Cornelius David Krieghoff

Peintre de genre, mais aussi un des premiers paysagistes canadiens – avec une prédilection pour l’automne et l’hiver de surcroît –, Cornelius Krieghoff est connu pour avoir illustré avec force détails la vie des « habitants » (Canadiens français) et des Autochtones, en particulier ceux de Caughnawaga (Kahnawake) et de Lorette (Wendake). 

 

Né à Amsterdam, aux Pays-Bas, en 1815, Krieghoff passe la majeure partie de sa jeunesse en Allemagne, où il étudie la botanique, la musique et la peinture. À 22 ans, il s’embarque pour l’Amérique, où vit déjà son frère Ernst, et s’enrôle comme volontaire, en qualité d’artiste, dans l’armée des États-Unis, qui sont alors engagés dans la guerre de Floride. Ayant reçu son congé en 1840, il s’installe brièvement à Rochester, puis à Toronto et enfin dans la région de Montréal avec sa femme, une Canadienne française rencontrée à New York, qui donnera naissance à une fille l’année suivante. Krieghoff peint des sujets paysans qui ne sont pas très prisés par la bourgeoisie montréalaise; pour gagner sa vie, il réalise des enseignes et des commandes de portrait, ainsi que divers petits boulots. La rencontre, en 1951, d’un commissaire-priseur de Québec, John Budden, s’avère déterminante : deux ans plus tard, celui-ci le convainc de déménager une fois de plus. C’est alors que sa carrière prend réellement son essor. Budden présente Krieghoff à l’élite de la vieille capitale. Les officiers anglais cantonnés à la Citadelle, notamment, sont friands de ses tableaux truculents et bon marché, qu’ils rapportent en guise de souvenirs. 

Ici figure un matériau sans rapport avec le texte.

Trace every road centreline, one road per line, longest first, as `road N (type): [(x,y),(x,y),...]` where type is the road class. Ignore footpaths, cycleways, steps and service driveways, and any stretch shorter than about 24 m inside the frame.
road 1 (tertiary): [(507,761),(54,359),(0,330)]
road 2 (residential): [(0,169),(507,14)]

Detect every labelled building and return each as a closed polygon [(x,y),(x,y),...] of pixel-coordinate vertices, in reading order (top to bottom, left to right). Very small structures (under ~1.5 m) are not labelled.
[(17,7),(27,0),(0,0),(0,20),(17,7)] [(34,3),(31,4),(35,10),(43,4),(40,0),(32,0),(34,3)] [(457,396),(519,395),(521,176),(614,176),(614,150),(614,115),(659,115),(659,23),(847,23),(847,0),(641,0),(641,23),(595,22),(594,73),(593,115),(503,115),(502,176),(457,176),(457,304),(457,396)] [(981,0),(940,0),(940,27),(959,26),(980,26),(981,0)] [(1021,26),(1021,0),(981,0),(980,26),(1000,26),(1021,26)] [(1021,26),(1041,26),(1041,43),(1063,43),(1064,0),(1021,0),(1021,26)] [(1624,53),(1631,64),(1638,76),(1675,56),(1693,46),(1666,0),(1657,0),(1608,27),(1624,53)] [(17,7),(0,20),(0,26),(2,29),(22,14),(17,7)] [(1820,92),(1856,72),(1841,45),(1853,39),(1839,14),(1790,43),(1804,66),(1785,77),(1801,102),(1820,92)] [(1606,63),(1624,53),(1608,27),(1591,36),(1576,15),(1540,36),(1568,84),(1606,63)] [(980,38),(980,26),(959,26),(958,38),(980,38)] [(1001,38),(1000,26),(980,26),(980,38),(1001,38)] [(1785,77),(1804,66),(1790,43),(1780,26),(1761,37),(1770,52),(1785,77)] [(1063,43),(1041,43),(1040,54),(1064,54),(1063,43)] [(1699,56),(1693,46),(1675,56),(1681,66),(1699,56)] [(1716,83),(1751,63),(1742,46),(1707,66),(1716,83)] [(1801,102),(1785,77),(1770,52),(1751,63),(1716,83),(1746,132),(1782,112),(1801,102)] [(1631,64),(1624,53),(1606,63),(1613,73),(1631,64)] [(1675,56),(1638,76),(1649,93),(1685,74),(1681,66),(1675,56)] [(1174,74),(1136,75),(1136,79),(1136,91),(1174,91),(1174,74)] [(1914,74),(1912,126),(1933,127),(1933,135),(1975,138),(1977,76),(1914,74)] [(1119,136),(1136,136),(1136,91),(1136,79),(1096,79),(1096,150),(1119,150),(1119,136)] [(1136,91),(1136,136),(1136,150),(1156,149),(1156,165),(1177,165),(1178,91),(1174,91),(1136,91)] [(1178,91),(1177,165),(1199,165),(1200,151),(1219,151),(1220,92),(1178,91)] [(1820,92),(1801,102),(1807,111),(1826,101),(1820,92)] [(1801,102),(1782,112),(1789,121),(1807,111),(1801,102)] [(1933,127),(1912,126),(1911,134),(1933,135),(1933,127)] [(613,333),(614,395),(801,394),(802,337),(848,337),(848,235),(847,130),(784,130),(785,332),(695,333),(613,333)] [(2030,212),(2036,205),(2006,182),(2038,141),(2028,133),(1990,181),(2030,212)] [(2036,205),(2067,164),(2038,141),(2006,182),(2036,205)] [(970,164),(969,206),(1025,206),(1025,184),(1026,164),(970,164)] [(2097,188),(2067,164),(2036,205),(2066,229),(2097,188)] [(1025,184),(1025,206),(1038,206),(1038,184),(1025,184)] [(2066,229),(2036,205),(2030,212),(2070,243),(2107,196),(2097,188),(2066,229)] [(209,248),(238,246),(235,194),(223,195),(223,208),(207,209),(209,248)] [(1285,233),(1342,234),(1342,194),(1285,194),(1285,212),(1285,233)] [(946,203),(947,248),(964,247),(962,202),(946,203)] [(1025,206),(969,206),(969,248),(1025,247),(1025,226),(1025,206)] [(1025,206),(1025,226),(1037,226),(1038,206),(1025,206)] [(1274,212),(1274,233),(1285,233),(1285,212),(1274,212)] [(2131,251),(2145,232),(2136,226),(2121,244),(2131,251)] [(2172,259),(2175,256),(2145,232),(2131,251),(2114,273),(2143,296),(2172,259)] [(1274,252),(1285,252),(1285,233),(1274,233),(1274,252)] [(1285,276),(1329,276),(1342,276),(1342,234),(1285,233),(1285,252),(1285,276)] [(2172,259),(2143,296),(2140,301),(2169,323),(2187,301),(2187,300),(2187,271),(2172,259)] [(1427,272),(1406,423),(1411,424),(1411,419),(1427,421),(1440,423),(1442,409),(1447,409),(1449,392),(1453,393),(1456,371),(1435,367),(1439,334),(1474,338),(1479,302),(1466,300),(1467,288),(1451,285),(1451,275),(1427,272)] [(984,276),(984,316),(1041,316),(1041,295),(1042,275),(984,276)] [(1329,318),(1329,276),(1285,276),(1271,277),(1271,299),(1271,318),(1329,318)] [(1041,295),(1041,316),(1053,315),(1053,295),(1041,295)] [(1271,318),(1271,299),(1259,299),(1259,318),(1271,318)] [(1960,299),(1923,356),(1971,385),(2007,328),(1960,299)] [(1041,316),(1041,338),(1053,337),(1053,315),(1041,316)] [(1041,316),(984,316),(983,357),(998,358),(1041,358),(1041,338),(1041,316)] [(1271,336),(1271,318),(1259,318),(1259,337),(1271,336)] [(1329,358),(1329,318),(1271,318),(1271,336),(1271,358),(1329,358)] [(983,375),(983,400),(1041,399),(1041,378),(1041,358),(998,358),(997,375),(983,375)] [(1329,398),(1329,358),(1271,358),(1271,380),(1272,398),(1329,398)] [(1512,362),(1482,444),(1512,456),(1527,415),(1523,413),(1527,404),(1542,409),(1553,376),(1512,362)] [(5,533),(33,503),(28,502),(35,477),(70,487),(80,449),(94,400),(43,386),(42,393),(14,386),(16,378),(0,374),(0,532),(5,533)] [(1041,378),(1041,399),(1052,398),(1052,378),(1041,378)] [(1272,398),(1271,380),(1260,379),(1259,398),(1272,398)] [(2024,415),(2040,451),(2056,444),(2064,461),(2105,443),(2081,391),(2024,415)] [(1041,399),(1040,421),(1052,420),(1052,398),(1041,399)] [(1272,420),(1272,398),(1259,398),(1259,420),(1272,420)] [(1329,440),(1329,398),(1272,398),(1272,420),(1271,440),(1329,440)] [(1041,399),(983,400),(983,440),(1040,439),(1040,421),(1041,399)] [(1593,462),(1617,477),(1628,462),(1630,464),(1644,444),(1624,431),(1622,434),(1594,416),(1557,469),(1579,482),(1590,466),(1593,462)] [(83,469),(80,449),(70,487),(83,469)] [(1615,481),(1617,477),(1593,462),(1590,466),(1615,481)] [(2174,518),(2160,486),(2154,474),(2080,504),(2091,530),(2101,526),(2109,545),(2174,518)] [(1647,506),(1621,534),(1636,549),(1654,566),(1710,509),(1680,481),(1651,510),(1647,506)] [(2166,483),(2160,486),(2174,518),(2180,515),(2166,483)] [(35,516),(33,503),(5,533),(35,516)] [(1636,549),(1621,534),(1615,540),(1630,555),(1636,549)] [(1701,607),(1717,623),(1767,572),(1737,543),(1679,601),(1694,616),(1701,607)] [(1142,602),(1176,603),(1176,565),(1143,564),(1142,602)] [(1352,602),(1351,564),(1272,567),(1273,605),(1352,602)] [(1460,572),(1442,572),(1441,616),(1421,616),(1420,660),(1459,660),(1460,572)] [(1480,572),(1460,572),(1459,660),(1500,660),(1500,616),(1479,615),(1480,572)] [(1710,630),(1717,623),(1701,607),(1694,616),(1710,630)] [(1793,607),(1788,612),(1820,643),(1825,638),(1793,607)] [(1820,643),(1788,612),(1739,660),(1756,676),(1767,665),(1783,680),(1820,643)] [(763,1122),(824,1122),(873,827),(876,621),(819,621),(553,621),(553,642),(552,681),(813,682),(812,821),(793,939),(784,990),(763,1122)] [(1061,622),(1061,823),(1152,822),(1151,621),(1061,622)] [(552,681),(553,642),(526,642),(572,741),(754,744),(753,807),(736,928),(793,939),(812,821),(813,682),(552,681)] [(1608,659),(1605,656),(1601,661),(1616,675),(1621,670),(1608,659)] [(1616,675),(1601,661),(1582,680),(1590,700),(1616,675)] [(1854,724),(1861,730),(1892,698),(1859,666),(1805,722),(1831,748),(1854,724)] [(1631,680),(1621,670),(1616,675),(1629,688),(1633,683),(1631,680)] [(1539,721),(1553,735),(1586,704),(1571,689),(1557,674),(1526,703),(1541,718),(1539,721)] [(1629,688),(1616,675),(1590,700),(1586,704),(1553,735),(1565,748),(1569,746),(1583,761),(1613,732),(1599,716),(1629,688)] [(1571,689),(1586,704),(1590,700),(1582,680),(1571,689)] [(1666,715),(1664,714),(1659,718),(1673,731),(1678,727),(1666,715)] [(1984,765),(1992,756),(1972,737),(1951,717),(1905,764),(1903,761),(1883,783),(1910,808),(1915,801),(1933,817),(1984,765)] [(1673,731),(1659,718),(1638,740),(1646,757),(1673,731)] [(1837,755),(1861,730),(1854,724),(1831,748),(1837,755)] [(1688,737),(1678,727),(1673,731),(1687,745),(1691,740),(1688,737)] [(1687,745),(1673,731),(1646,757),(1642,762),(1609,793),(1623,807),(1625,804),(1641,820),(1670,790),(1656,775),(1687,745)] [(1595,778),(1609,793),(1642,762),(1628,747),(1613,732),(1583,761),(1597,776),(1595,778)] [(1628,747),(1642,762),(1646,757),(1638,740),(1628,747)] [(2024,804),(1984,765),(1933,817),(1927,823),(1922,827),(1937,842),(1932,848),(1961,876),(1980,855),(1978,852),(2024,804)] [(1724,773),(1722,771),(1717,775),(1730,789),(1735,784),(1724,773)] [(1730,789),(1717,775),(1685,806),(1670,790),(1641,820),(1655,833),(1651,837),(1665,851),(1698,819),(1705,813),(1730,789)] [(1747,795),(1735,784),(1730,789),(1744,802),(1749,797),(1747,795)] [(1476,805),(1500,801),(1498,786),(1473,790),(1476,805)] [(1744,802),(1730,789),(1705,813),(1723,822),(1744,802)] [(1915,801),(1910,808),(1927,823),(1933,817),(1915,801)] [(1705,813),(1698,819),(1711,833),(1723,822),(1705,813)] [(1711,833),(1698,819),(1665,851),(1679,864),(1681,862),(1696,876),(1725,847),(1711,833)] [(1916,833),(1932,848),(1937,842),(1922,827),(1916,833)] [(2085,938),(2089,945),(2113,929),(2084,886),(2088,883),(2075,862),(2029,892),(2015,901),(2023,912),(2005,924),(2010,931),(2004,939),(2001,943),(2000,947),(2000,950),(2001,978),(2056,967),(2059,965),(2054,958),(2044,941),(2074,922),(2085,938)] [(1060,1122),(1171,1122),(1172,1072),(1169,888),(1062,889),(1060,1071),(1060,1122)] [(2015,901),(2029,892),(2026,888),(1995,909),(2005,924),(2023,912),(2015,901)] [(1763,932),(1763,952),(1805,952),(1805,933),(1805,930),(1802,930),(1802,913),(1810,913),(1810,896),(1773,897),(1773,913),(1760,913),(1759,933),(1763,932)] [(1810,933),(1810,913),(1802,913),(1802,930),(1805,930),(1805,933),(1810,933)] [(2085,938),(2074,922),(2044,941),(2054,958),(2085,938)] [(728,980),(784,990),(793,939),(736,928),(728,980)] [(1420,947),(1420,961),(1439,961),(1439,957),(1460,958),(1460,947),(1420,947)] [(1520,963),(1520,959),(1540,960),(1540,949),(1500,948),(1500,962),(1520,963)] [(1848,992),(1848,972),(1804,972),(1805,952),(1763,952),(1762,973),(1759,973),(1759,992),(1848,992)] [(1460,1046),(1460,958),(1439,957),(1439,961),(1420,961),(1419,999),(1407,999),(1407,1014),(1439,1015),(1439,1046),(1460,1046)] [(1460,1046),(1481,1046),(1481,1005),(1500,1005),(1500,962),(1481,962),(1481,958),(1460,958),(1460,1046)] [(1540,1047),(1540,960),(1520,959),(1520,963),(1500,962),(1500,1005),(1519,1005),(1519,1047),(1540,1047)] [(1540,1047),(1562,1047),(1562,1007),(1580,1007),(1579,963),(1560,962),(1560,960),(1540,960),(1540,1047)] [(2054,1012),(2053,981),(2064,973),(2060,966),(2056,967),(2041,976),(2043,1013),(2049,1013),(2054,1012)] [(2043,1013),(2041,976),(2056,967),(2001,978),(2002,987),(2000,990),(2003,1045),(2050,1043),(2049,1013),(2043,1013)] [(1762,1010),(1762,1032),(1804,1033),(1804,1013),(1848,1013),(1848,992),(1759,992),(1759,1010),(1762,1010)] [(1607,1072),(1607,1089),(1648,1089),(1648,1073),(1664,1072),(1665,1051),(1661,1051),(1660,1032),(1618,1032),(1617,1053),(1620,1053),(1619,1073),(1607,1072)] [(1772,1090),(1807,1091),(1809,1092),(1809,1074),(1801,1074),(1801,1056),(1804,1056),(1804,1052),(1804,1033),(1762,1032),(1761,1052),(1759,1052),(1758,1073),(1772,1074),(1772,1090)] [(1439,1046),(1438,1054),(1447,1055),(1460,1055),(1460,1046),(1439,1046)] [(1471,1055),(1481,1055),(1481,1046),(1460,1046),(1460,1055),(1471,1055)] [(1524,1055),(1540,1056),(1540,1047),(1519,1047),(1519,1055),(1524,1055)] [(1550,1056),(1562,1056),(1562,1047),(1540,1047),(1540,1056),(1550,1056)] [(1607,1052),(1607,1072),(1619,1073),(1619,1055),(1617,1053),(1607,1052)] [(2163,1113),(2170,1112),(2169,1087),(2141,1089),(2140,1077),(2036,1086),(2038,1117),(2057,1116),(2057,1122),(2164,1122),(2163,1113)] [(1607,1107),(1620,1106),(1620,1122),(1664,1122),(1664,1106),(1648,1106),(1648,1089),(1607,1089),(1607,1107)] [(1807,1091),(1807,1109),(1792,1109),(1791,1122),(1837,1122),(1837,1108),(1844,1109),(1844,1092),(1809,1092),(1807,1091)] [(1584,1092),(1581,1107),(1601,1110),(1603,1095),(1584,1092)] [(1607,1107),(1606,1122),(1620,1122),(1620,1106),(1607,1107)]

Pendant que Krieghoff vit à Québec, une partie importante de son travail consiste à peindre les « habitants », c’est-à-dire les Canadiens français de la campagne. L’artiste illustre avec affection la nature brave et travaillante de ses nouveaux compatriotes, de même que leur penchant pour les plaisirs simples. Vraisemblablement vers la fin des années 1960, Krieghoff rejoint sa fille à Chicago, où il s’éteint en 1872. Aujourd’hui, il est considéré comme le plus grand documentariste de la culture du 19e siècle. Son œuvre foisonnant a fait l’objet d’une importante exposition rétrospective itinérante intitulée Krieghoff : Images du Canada, organisée par le Musée des beaux-arts de l’Ontario au tournant des années 2000.